* **DESCRIPTION OF THE TASK**: Every line below that mentions the word "action" should be copied out.

* **AVAILABLE DATA**:
========================================
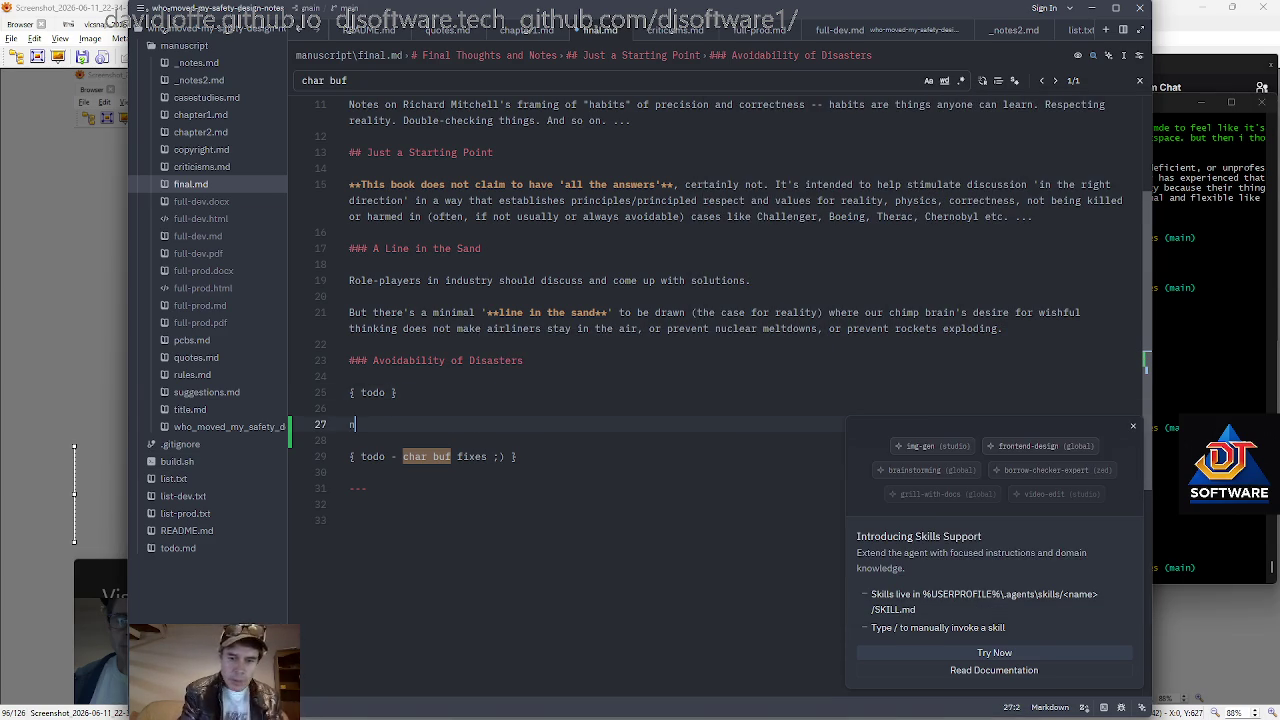
{"action": "type", "text": "ow iuimagine some cleaner"}
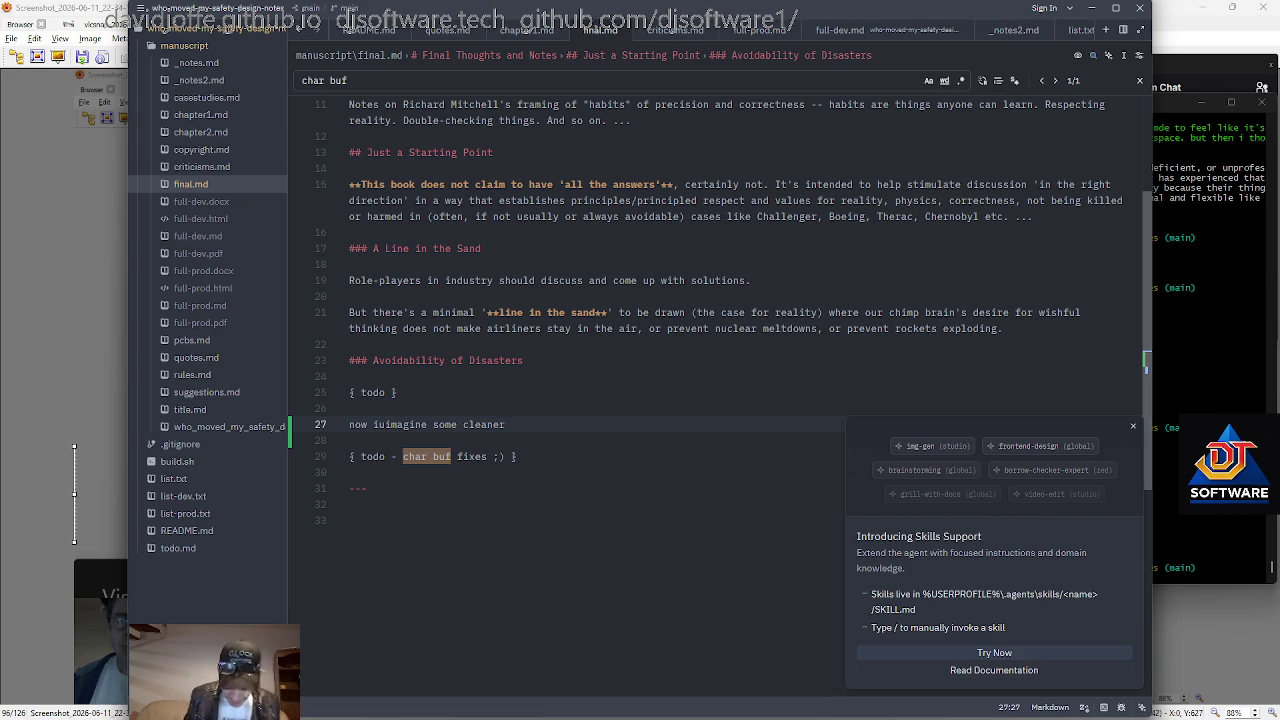
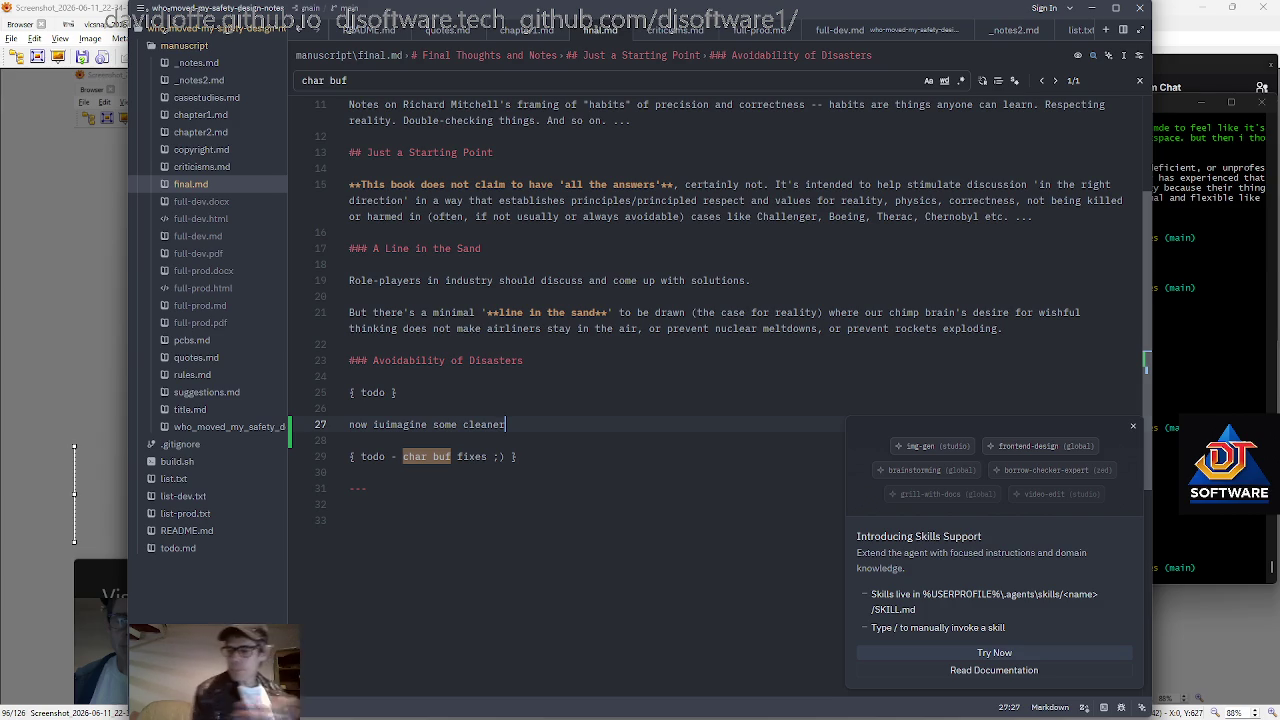
Switch from the Zed manuscript, past the git terminal, to the Chrome window showing full-dev.html.
{"action": "key", "text": "alt+Tab"}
========================================
* **EXERCISE RESPONSE**:
{"action": "type", "text": "ow iuimagine some cleaner"}
{"action": "key", "text": "alt+Tab"}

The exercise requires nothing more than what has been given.